** TASK GOAL **
Below is some data. Copy out, word for word, the lines from the one containing "Gyakorlatorientált vezetőképzés" through the one containing "säilitamiseks investeerima ühendustesse", both included, and leave out the pictures.

** EXCERPTED DATA **
== == ==
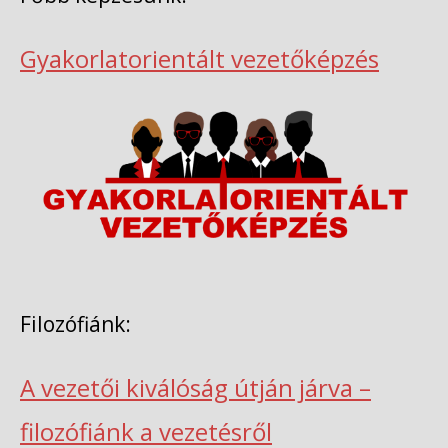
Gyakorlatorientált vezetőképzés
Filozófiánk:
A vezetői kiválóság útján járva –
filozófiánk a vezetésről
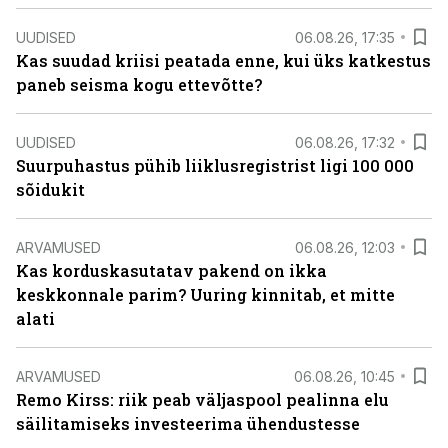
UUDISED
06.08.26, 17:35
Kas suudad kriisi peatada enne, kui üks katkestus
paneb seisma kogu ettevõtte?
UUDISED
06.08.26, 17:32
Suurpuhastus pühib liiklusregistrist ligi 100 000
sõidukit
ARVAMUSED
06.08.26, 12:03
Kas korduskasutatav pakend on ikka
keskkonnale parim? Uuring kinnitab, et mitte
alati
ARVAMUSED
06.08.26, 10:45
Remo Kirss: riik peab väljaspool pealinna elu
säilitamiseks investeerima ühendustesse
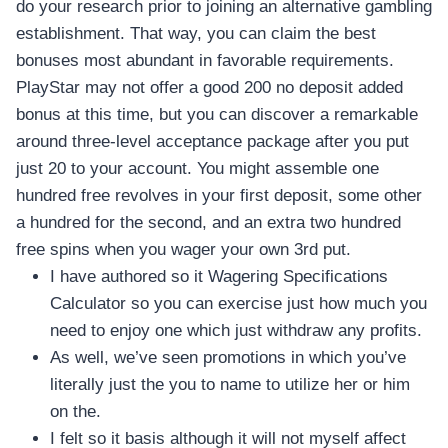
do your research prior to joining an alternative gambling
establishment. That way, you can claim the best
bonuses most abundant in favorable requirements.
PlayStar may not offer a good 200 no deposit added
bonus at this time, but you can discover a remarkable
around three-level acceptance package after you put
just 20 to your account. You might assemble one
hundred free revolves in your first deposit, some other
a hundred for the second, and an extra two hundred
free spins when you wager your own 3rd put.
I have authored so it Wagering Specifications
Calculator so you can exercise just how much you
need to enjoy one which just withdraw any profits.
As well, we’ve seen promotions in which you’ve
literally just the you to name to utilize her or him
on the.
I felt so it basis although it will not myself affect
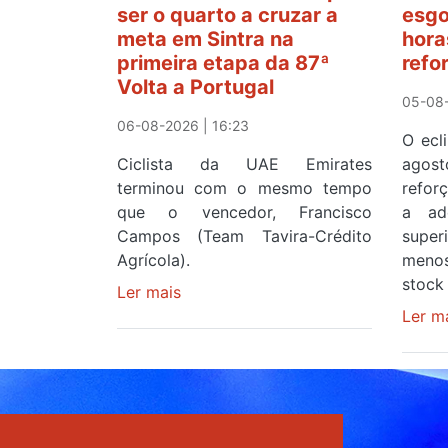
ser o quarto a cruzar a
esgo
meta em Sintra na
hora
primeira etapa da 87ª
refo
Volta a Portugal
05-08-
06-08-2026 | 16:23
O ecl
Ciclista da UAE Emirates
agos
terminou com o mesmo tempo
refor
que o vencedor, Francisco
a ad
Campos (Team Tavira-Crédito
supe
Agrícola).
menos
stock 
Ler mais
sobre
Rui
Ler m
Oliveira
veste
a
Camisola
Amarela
== == ==
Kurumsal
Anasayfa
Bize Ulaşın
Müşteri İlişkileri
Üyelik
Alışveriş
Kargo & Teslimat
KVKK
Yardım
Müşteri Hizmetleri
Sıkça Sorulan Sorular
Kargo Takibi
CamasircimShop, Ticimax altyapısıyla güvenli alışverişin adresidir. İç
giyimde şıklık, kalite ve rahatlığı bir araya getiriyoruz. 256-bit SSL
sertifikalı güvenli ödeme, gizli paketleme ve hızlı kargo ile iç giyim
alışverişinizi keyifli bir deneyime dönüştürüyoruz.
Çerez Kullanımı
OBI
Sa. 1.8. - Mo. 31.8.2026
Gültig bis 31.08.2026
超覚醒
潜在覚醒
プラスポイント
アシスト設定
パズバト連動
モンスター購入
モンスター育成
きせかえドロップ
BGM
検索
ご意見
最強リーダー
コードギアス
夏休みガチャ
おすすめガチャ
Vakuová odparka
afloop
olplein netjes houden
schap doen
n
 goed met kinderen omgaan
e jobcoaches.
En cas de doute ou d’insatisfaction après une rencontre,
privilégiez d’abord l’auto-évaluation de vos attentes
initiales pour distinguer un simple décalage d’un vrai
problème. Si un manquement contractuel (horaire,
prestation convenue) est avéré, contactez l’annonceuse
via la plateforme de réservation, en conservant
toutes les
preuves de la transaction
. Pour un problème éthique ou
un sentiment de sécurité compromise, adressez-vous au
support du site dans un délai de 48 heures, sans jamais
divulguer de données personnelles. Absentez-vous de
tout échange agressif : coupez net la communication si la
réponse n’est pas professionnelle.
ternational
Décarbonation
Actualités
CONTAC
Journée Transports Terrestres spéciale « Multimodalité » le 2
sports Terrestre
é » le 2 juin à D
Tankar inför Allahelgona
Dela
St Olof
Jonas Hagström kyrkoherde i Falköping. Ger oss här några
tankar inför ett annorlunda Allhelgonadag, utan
== == ==
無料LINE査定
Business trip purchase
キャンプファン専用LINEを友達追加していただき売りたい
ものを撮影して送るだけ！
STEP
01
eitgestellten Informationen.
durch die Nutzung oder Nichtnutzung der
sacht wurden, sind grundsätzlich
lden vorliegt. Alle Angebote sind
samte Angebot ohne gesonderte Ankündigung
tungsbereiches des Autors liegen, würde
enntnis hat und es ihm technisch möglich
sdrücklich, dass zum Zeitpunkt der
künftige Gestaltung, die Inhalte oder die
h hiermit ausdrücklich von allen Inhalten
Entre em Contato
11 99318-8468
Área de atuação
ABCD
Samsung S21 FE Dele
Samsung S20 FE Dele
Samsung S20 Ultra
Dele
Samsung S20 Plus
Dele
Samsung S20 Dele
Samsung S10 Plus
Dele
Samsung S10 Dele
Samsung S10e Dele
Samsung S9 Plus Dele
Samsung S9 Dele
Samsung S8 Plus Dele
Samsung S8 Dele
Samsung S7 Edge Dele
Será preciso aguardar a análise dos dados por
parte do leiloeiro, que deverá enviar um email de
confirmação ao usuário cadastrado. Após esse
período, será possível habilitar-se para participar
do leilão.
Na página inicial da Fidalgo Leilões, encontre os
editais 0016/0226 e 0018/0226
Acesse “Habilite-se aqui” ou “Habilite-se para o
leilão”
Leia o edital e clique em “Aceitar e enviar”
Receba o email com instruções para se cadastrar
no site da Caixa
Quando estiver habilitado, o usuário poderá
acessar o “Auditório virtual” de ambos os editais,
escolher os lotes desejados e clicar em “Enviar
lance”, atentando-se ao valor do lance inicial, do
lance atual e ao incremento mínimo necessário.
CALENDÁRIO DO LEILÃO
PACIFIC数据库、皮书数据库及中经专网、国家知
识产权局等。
== == ==
** SOLUTION **
Gyakorlatorientált vezetőképzés
Filozófiánk:
A vezetői kiválóság útján járva –
filozófiánk a vezetésről
UUDISED
06.08.26, 17:35
Kas suudad kriisi peatada enne, kui üks katkestus
paneb seisma kogu ettevõtte?
UUDISED
06.08.26, 17:32
Suurpuhastus pühib liiklusregistrist ligi 100 000
sõidukit
ARVAMUSED
06.08.26, 12:03
Kas korduskasutatav pakend on ikka
keskkonnale parim? Uuring kinnitab, et mitte
alati
ARVAMUSED
06.08.26, 10:45
Remo Kirss: riik peab väljaspool pealinna elu
säilitamiseks investeerima ühendustesse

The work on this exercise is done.